KVITFJELL, Norway -- The valley floor lies below like a frozen black-and-white photograph of pine trees and snow drifts.
The lead-gray sky is above.
And on the course are the Winter Olympic daredevils, the downhillers crouched in aerodynamic tucks, coming by one after another like airliners on a runway, flashes of fury and sound catapulting off a jump and soaring through the air at 80 miles an hour.
"It's like jumping off an eight-story building," said American racer Kyle Ferguson. "And landing."
This is the Olympic downhill at Kvitfjell.
It took five years to build and extracts one-minute, forty-five seconds of skiing perfection from the world's best racers.
It snakes two miles through a forest and drops a half-mile into the valley.
The winner will be crowned king of the hill in ski racing.
But these are uncommon times on the international skiing circuit, a period when a sport has collided with issues of life and death.

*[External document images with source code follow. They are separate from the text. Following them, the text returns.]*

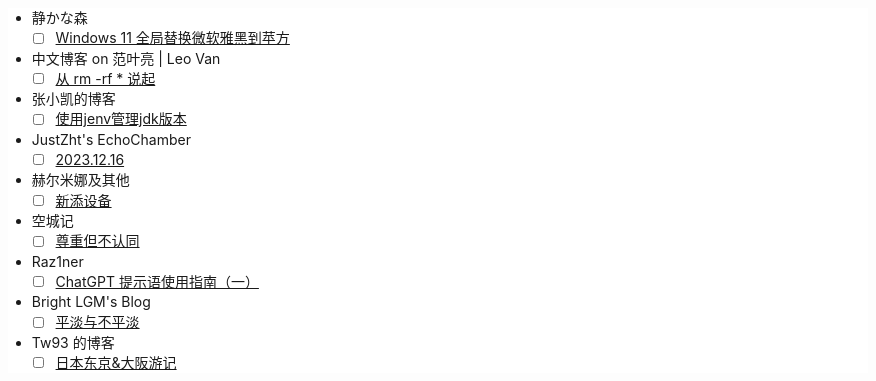 - 静かな森
  - [ ] [Windows 11 全局替换微软雅黑到苹方](https://innei.in/posts/Z-Turn/yahei-to-pingfang)
- 中文博客 on 范叶亮 | Leo Van
  - [ ] [从 rm -rf * 说起](https://leovan.me/cn/2023/12/some-thoughts-after-run-rm-rf-all/)
- 张小凯的博客
  - [ ] [使用jenv管理jdk版本](https://jasonkayzk.github.io/2023/12/17/%E4%BD%BF%E7%94%A8jenv%E7%AE%A1%E7%90%86jdk%E7%89%88%E6%9C%AC/)
- JustZht's EchoChamber
  - [ ] [2023.12.16](https://www.justzht.com/2023-12-16/)
- 赫尔米娜及其他
  - [ ] [新添设备](https://hermine.in/2023/57E42R/)
- 空城记
  - [ ] [尊重但不认同](https://shinekid.com/2023/12/respect-but-disagree/)
- Raz1ner
  - [ ] [ChatGPT 提示语使用指南（一）](https://dev-coco.github.io/post/ChatGPT-Prompt-Guide/)
- Bright LGM's Blog
  - [ ] [平淡与不平淡](http://brightliao.com/2023/12/17/common-vs-not-common/)
- Tw93 的博客
  - [ ] [日本东京&大阪游记](https://tw93.fun/2023-12-17/jp.html)
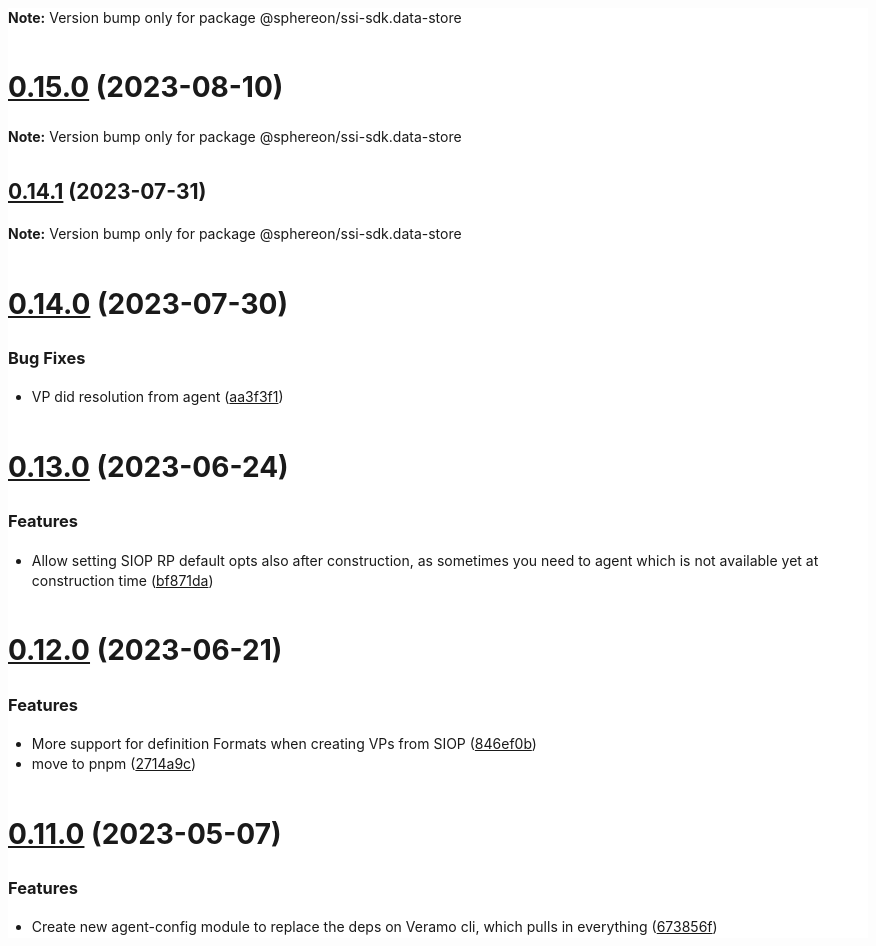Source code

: **Note:** Version bump only for package @sphereon/ssi-sdk.data-store

# [0.15.0](https://github.com/Sphereon-Opensource/SSI-SDK/compare/v0.14.1...v0.15.0) (2023-08-10)

**Note:** Version bump only for package @sphereon/ssi-sdk.data-store

## [0.14.1](https://github.com/Sphereon-Opensource/SSI-SDK/compare/v0.14.0...v0.14.1) (2023-07-31)

**Note:** Version bump only for package @sphereon/ssi-sdk.data-store

# [0.14.0](https://github.com/Sphereon-Opensource/SSI-SDK/compare/v0.13.0...v0.14.0) (2023-07-30)

### Bug Fixes

- VP did resolution from agent ([aa3f3f1](https://github.com/Sphereon-Opensource/SSI-SDK/commit/aa3f3f1173f502c5414a2237231306311ed4d1fc))

# [0.13.0](https://github.com/Sphereon-Opensource/SSI-SDK/compare/v0.12.0...v0.13.0) (2023-06-24)

### Features

- Allow setting SIOP RP default opts also after construction, as sometimes you need to agent which is not available yet at construction time ([bf871da](https://github.com/Sphereon-Opensource/SSI-SDK/commit/bf871dab0dc670c4e072d177998c6890f28b8fa7))

# [0.12.0](https://github.com/Sphereon-Opensource/SSI-SDK/compare/v0.11.0...v0.12.0) (2023-06-21)

### Features

- More support for definition Formats when creating VPs from SIOP ([846ef0b](https://github.com/Sphereon-Opensource/SSI-SDK/commit/846ef0b359c4ec5755d9385c5f1c6db1fb14b0c1))
- move to pnpm ([2714a9c](https://github.com/Sphereon-Opensource/SSI-SDK/commit/2714a9c786b8591de41310a83aff19f62cf65e77))

# [0.11.0](https://github.com/Sphereon-Opensource/SSI-SDK/compare/v0.10.1...v0.11.0) (2023-05-07)

### Features

- Create new agent-config module to replace the deps on Veramo cli, which pulls in everything ([673856f](https://github.com/Sphereon-Opensource/SSI-SDK/commit/673856f587885743300aaafea791e3696d9c456f))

The racers are still mourning the death of Austrian champion Ulrike Maier, who was killed during a race two weekends ago when she slammed into a timing device on a course in Garmisch, Germany.
The accident has been so traumatic to the women's tour that many of the top racers have expressed second thoughts about racing in the Olympics. Even 1992 Olympic women's downhill gold medalist Kerrin Lee-Gartner of Canada says she does not yet know if she wants to defend her championship in Norway. And it was Gartner who led the lobbying to have the women's race placed on the same mountain as the men's, an Olympic first.
The downhill always has been about speed. But it also has been about danger. Two years ago in Wengen, Switzerland, an Austrian skier, Gernot Reinstadler, caught the tip of his ski in the webbing of a snow fence and was killed.
"Downhillers live with a certain fatalism," said Bernhard Russi, the designer of the past three Olympic downhill courses.
"We should never forget that we are in a sport using a helmet," said Russi, who won the 1972 Olympic downhill gold. "When you use a helmet, it is in some ways special."
For the past few weeks, racing officials have defended the safety of their courses. Russi says that Kvitfjell, like virtually every modern course, is safe for the men and the women.
"The racers should always have fear," he said. "If the fear is not there, then the respect for the downhill is not there."
To an outsider, the downhill is the most preposterous of events. It is racer against mountain, first competitor to the bottom wins at speeds that would make a motorcyclist pause.
Racers like Tommy Moe, the rising young American star, are accustomed to being asked, "So, are you guys crazy or what?"
"Yeah," he said. "I think so. We're kind of crazy. I like the adrenalin rush. I'm an adrenalin junkie."
Even Ferguson, a father of two, pushes the edge. Anything less, he said, could be dangerous.
"If you get tentative, you're not thinking right," he said. "You have to get in there and go. You go that fast, you don't want to pull up and do a back flip. You would break your back. You have to go for it."
Kvitfjell presents challenges over an ever-changing terrain. The start is above the tree line and, after a series of fall-away turns, the racers are faced with the most spectacular jump on the course, the Russi Jump.
They fly through the air the length of a football field, landing softly before they make a sharp left turn onto the steep descent to the bottom.
"It's a short course," said AJ Kitt, the last American to win a World Cup title. "It's one of the best courses that Russi has ever designed."
Now, the only question before Sunday's race is this: what will the weather be like?
Norway in winter is an especially gray and forbidding place. Light conditions can best be described with one word: white.
"You pray for sun," Moe said.
Instead, the racers are likely to roar down the mountain through overcast skies that nearly match the color of the snow.
"When you drive in a blizzard you can't see in front of you," Kitt said. "It's the same on the course. But we can't slow down."
The downhillers race at only one speed: full throttle.
"Now, you can't worry about breaking an arm or a leg," Kitt said. "You don't slow down. Ever."